Die Zahl macht hellhörig. Fast die Hälfte der in Deutschland verkauften Fische aus Wildfang soll mittlerweile aus nachhaltigen Quellen stammen. Kaum vorstellbar vor dem Hintergrund all der Hiobsbotschaften über die Überfischung der Weltmeere, bedrohte Arten und die riesigen Mengen an Beifang, die den Fischern versehentlich ins Netz gehen.

Der vermeintliche Boom erlaubt nur zwei Rückschlüsse: Entweder hat in der Fischerei wirklich ein grundlegender Wandel eingesetzt, oder aber die Kriterien für den umweltgerechten Fang sind so niedrig angesetzt, dass Fischer, Industrie und Handel sie mit Freuden akzeptieren können.

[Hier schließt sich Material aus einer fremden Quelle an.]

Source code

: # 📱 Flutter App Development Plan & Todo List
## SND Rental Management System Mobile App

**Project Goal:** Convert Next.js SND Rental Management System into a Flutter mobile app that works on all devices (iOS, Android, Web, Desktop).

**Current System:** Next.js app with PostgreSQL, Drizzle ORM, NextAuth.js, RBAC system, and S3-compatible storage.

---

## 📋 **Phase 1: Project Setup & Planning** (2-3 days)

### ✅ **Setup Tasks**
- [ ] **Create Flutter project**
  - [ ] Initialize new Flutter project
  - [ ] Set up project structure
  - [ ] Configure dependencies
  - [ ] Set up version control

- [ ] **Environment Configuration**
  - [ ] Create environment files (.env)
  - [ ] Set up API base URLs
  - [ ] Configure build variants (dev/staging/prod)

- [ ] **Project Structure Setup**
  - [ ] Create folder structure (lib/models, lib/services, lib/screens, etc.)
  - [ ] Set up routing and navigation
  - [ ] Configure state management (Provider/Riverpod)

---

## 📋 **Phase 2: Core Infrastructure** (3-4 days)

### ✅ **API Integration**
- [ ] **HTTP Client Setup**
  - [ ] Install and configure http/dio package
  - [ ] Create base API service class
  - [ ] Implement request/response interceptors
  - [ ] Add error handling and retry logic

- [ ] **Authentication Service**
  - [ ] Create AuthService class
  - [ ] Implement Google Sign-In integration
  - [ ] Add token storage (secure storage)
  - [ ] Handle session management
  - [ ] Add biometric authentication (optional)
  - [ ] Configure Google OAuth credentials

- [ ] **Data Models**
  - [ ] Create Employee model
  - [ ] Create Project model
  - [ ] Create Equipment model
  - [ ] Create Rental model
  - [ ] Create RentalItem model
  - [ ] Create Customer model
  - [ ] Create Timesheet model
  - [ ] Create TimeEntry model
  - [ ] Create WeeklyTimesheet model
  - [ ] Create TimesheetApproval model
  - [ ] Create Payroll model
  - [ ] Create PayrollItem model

Leider spricht einiges für die zweite These. Wer die Richtlinien des Marine Stewardship Councils (MSC) genauer unter die Lupe nimmt, stößt kaum auf konkrete Verbote bestimmter Fangmethoden. Das Fischen mit Dynamit oder Gift ist untersagt, nicht aber der Einsatz von Grundschleppnetzen, die viele Umweltschützer ebenfalls für problematisch halten. Niedrigere Fangquoten können zur Verbesserung der Bestände festgelegt werden, müssen es aber nicht. Der größte Nutzen des Programms scheint darin zu bestehen, dass überhaupt erst einmal ermittelt wird, wie sich die Fischerei in einer bestimmten Region auf die dortigen Bestände auswirkt und ein brauchbares Managementsystem aufgebaut wird.

Dies ist durchaus ein Grund, weshalb Verbraucher zu Produkten mit dem blau-weißen Siegel greifen sollten. Doch der MSC wäre gut beraten, die Kriterien für den nachhaltigen Fischfang härter zu fassen. Sonst verliert das blau-weiße Siegel gänzlich seine Aussagekraft.